Recorded data:
* * * * * * *
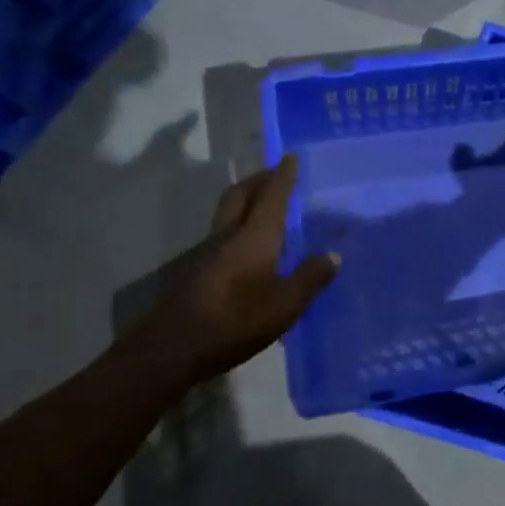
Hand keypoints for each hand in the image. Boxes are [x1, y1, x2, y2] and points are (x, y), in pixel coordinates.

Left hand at [135, 155, 339, 383]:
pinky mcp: (197, 271)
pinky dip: (239, 226)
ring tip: (267, 206)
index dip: (283, 176)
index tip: (291, 157)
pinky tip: (252, 247)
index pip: (272, 196)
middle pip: (240, 195)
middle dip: (259, 179)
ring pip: (228, 213)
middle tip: (276, 173)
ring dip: (246, 201)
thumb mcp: (284, 306)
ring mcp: (208, 253)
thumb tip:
* * * * * * *
Please list every line of the records that contains "hand".

Hand keypoints for each hand in the image. Boxes are [x1, y1, x2, y2] and points are (x, y), in pixel coordinates.
Left hand at [135, 155, 339, 383]:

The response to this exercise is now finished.